4 November 2024 marked the centenary of the death of Old Etonian Edward James Hope Vere. Born in 1885, he was the son of Colonel James Charles Hope Vere, of Craigie Hall and Blackwood in Lanarkshire and Marie Elizabeth Françoise Guillemin of Pau, in France.

After his education at Eton (1898-1903), Hope Vere decided on a military life but reasons of health forced him to abandon the Army for the Diplomatic Service, in which he was appointed an Attaché in 1905. Between 1906 and 1924 he held diplomatic posts at Madrid, Tangier, Lisbon, Constantinople, Belgrade, Athens, Cairo, Buenos Aires, Montevideo and finally at Christiania (Oslo). In addition to his diplomatic career, he was appointed a Justice of the Peace for Lanarkshire, a member of the King’s Bodyguard for Scotland and a member of the Order of Malta. In his last few years in the Diplomatic Service, his health deteriorated and he retired to France, where he died at Biarritz on 4 November 1924.
At Eton, Hope Vere made a lifelong friend in Harold Frederic (Harco) Andorsen (1885-1980), with whom he shared many interests and holidays. On Hope Vere’s death he bequeathed his personal and diplomatic papers to Andorsen, who received them from Hope Vere’s Trustees in 1925. After Andorsen’s death, his widow donated Andorsen’s own papers, along with Hope Vere’s, to Eton College Library.
During the cataloguing of these two collections earlier in 2024 and in answer to an enquiry, unknown and unique material on the Polar explorer Sir Ernest Shackleton (1874-1922) was discovered, buried within the Hope Vere papers.
When Shackleton died in South Georgia on 5 January 1922, his body was sent to Montevideo, Uruguay for transfer to Britain. Hope Vere, then British Chargé d’Affaires at the city, oversaw the arrangements – from the arrival of the ship that carried Shackleton’s body on 29 January 1922 and his memorial service, held with full military honours – to his departure, at the insistence of Shackleton’s widow Emily, back to South Georgia on 16 February for burial.
Hope Vere’s diary, scrapbook, and correspondence provide a brief account of these events.
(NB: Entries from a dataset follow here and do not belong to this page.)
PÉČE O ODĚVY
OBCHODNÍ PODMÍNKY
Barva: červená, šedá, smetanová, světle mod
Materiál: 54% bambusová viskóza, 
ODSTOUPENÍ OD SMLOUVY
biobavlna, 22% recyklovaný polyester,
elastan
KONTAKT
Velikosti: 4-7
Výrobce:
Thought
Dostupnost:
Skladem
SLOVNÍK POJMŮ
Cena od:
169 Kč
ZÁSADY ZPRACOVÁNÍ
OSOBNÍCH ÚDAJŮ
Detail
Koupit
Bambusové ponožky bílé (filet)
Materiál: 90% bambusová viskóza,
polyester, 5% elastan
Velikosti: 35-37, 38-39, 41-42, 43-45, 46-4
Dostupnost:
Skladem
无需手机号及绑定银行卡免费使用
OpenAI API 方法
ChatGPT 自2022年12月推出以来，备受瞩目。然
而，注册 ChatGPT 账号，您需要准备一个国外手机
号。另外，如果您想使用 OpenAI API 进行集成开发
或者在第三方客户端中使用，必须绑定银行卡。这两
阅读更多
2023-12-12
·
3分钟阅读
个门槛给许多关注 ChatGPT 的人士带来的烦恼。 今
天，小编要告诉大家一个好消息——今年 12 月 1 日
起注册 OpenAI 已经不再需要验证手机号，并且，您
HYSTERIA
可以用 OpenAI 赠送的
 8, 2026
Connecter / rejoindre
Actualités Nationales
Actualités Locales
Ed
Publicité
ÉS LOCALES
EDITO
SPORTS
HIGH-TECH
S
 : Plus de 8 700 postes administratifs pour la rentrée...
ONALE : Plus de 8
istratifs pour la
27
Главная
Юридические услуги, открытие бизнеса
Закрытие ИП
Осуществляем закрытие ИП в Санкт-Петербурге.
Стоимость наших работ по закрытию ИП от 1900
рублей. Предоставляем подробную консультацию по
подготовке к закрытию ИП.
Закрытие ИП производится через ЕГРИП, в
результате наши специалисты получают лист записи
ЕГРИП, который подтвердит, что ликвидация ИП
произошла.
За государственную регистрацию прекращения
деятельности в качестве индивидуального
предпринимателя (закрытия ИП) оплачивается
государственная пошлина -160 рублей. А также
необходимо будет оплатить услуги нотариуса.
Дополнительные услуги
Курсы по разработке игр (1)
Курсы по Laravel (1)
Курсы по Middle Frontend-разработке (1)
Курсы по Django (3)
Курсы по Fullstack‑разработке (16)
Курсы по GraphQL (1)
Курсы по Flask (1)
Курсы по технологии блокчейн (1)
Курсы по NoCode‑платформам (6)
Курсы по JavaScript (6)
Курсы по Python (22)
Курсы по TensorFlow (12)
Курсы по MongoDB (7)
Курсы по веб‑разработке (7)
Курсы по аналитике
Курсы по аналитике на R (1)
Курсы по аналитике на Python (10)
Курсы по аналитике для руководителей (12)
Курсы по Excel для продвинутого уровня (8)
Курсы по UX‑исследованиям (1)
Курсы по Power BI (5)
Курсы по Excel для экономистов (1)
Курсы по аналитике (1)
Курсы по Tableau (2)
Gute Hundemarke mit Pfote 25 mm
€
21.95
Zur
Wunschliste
Among Hope Vere’s diplomatic papers is a very moving letter from Emily Shackleton, thanking him for all he had done in Montevideo. She describes her feelings of grief and loss on the death of her husband and explains her decision to have his remains returned to South Georgia rather than to Britain, for burial.
A few months after the cataloguing of these two collections, another album of photographs which further illustrate Shackleton’s return journey from South Georgia to Montevideo was identified in the Eton collections. It was almost certainly part of Hope Vere’s papers, which were initially placed there, but was catalogued separately.


Possibly taken by a local Montevideo photographer as an official tribute for presentation to the various dignitaries involved, the album features 30 high-quality images with captions of the ceremonies and memorials held in Shackleton’s honour.